■ What is required ■
In the listing below, print exactly the lines between the line holding "camera: 30 degrees left, 10 degrees up" and the line holding "lettuce [92,173,225,250] ->", inclusive, and no more.

*** Provided data ***

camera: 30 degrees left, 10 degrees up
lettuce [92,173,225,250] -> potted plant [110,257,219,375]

*** End of Provided data ***
*** Provided data ***

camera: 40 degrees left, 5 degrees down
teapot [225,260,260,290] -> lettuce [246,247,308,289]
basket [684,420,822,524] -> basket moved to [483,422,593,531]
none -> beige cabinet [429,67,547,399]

*** End of Provided data ***

■ Task answer ■
camera: 30 degrees left, 10 degrees up
lettuce [92,173,225,250] -> potted plant [110,257,219,375]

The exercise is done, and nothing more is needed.